Students deserve to be rewarded for their achievements, especially if they have worked hard to get them. They need to know that there are tangible benefits for doing the right thing, and a small slice of instant gratification is far more appealing than the rather nebulous promise of future workplace success.
Schools commonly try to recognize achievers through end of year prize-giving ceremonies, leadership positions (prefectures and school councils, for instance), and spotlighted awards during assemblies. But these are by no means the only ways that students can be acknowledged for their effort and successes. Here are five alternative strategies that may help students to understand that striving for personal excellence is a worthwhile goal.
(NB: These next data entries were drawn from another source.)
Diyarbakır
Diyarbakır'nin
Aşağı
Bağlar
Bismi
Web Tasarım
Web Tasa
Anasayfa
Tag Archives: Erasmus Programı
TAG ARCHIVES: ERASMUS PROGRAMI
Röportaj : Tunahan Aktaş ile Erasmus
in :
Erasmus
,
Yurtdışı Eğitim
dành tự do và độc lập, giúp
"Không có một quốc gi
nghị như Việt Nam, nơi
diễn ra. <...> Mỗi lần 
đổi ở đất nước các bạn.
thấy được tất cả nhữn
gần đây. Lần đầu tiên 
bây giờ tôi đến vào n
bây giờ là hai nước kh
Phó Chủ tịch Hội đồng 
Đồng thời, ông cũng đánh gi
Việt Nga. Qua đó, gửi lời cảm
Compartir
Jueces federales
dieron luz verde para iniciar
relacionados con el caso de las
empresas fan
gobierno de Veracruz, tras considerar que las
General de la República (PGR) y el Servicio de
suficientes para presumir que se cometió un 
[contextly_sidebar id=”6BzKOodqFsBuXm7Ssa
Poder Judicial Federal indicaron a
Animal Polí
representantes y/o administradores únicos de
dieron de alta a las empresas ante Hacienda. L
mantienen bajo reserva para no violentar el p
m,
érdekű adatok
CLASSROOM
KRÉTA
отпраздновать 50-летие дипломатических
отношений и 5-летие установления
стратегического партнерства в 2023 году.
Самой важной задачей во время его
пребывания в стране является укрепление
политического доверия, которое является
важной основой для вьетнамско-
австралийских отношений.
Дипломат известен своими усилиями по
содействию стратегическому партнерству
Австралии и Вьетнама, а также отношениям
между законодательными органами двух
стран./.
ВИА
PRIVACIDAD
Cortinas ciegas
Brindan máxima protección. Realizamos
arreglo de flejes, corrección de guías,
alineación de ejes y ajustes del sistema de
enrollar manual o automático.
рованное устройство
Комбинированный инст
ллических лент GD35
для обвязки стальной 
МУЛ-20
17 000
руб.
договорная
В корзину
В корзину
CAP stands for ‘Cultural, Academic, and Physical’, the three different domains of achievement, and also for the physical prize awarded to successful students. To qualify, a student does not necessarily have to excel, but their effort does need to be exemplary across all three domains. Their reward is a custom-made fashion accessory that will not be given to all, and so will have great prestige. The idea of CAPs is to recognize that there are many ways of achieving great things at school, and that it is possible for any student to prosper in many different activities.
Cultural achievement refers to great results in music, drama, debating, art, or community projects; Academic, to good results in mainstream courses; and Physical, to representation on school teams or a commitment to sportsmanship in gym classes.
The practice of awarding caps for high level success is common in sport, from its original application in English soccer, to the still current honor given to Australian cricketers. Schools can afford to adopt the tradition too, as customizable caps can readily be acquired for less than $10. If this still sounds a lot, consider that fewer than fifty students may receive the award. Of course, if the programme achieves its intended aim of driving hundreds of students to succeed in areas where they have previously struggled, then that is still a small price to pay.
Hall of Fame
A corridor located in a prominent position – adjacent to the principal’s office or the school cafeteria, for example – can be designated as the students’ Hall of Fame. Many schools already do this, by proudly displaying photographs of their high achieving students. This is not necessarily the best policy, however, as students can be nervy about their appearance and about how other students might see them. This same reluctance to be in the spotlight can sometimes be seen during award presentations at assemblies, when students who should feel honoured slouch their way towards the stage instead.
The Hall of Fame idea can be given a twist, however, by presenting offbeat representations of the praiseworthy students. Put their head on the body of a celebrity or cartoon character, or, if there is a talented artist at the school, create and post sketches of the students. If their photograph is being used, try to feature it as part of a faux magazine cover. Much of this depends on the culture at any particular school, but the focus should always be on presenting award winners in a way that seems fun and desirable.
Share the good news with the community by honouring students in the media. Many local newspapers or radio stations are happy to give a little time or space to content of this kind. If these positive reports are also written or presented by students, then there is more than one benefit as a result.
Special morning tea
Students love to eat! Every week, a special morning tea could be set out for students who have achieved in one or more of the CAP domains. Cakes and other tasty treats acknowledge great efforts in a way that is sure to be appreciated. As an extra benefit, the spread could be shared with a nominated teacher, which is a positive way of building relationships and rewarding proactive members of staff.
Choosing the work
The greatest reward any school or teacher can bestow on students is to give them a great and well-rounded education. If an entire group has been performing well, the students could be offered a field trip of their choice that was somehow tied in to their learning. As a less costly alternative, they could be shown how to devise their own projects. This may not seem like much of a reward, but it can give students a pleasing sense of their own independence and maturity. While this strategy is helping them to acquire life-long skills, many students will gladly accept the opportunity to have a break from regular teaching, and take control of their own learning instead.
By offering students a treat or accolade of some kind, schools can also gain. A small, simple gesture which says “thank you” or “well done” can help to nurture a sense of belonging within a school, while a more substantial prize can spur students towards greater achievement.